University of Sussex Students Union, Falmer House, Falmer, Brighton, BN1 9QF


Is there something you don't understand? Use our glossary to find out:

Notice something that isn’t included here?  Send us a message and we’ll ad it to our glossary!

SEASALT: SEASALT or South East Students Autonomously Living Together is a student housing co-operative based in Brighton, UK. Established in 2018, SEASALT aims to provide affordable, democratic and sustainable housing to students. SEASALT is also involved on campaigns for housing justice amongst other things. 

Brighton and Hove Community Land Trust (BHCLT): “We are a grassroots movement enabling, and campaigning for, community led development in Brighton & Hove, led by our large and diverse membership of local people and accountable to them and the wider community.” In short, a local land trust campaigning for sustainable, fair land use in Brighton and Hove – led by local people. We have a partnership with BHCLT where they have helped us purchase our first house which we will lease from them on a long term basis.

Landlord: A landlord is the owner of a house, apartment or land etc which is rented or leased to an individual or business, who is called a tenant. 

Tenant: A person who holds, occupies, or possesses land or property either via a lease or by paying rent. 

Tenancy agreement:  A tenancy agreement is a contract between a tenant (i.e you) and a landlord. Usually, a tenancy agreement requires that you to at least pay rent at regular intervals but the other terms in the contract can vary a lot. At SEASALT, we have aimed to make our tenancy agreement fair and flexible. 

Rent: A payment made, usually on a fixed regulars basis by a tenant, for use or occuonacy of a property/building. 

Lease: A contractual arrangement that requires for the lessee (user) to pay the lessor (owner) for use of an asset. Property, buildings and vehicles are common assets that are ‘leased’. In our case, we have a long-term lease with Brighton and Hove community land trust (BHCLT) for our house. 

Co-operative (co-op): “Co-operatives be it housing or business, are not for profit and democratic organisatons run for and by their members” – Community Led Homes

Housing co-operative: A housing co-operative is a model of housing whereby tenants, who make up the members of the co-operative, have control over the property they call home. Through the co-operative’s ownership of the property, members are directly responsible for running it. See: ‘What is a housing co-op?’

Affordable housing: Housing that a household can pay for, while still having money left over for other necessities like food, transportation, and health care. In the UK, affordable housing is classed as any that is rented/sold at 80% or less of the local market rate/value. 

Housing Crisis: The housing crisis refers to the dire housing market situation in the UK and can be used to describe other countries around the world. the main drivers of the housing crisis are 1) a lack of affordable housing stock 2) House prices and rents rising faster then incomes 3) Unsustainable and unequal landownership and use with large amounts of public land being sold off. 

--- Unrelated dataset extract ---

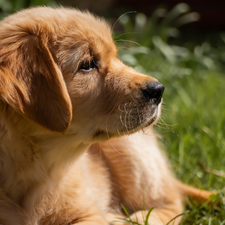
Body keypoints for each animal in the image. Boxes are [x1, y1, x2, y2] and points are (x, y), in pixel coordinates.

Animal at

Retrofitting: The addition of new technology or features to older systems i.e the process of renovating and updating. In our case, this applies to upgrading our house by installing new energy efficient windows, insulation and appliances. Also accessibility improvements such as step free access and more.

Share offer: An investment where people can buy shares in a company, co-op or project in return for an expected yearly interest.  A share offer is usually run by co-ops to raise capitol for their projects. Investors can buy into a sustainable, ethical proposal. Similar to crowd funding but the funders get a return and thus then project can work for the people that bought the shares as well as getting them involved in the project. 

The Co-operative Economy: The economy and economic theory that encompasses co-ops and their model of democracy, affordability and sustainability. Whilst this primarily focuses on co-ops as a model, the co-op economy also encompasses other aspects of progressive economics such as the zero waste ‘circular economy’ reaching net zero carbon emissions via a ‘Green New Deal’, community ownership of key public services and more power to invest in local communities putting people and planet before profit.  The Co-op economy could form a subset of the wellbeing economy championed by activist Laura Sharples from Brighton. 

Circular Economy: An economic system aimed at eliminating waste and the continual use of resources. Sustainability and longevity of resources are paramount. Different to a traditional linear economy that is based on growth and a ‘take, make, waste’ approach (sustainability and waste come second to what is usually financial growth). 

Green New Deal: The Green New Deal aims to put the environment and climate change at the heart of the economy. Create well paid jobs in new green industries, transitioning our energy system, building new infrastructure and investing in our economic system. 

Community wealth building: Community Wealth Building is an approach, developed initially by the Democracy Collaborative in the United States, which aims to ensure the economic system builds wealth and prosperity for everyone.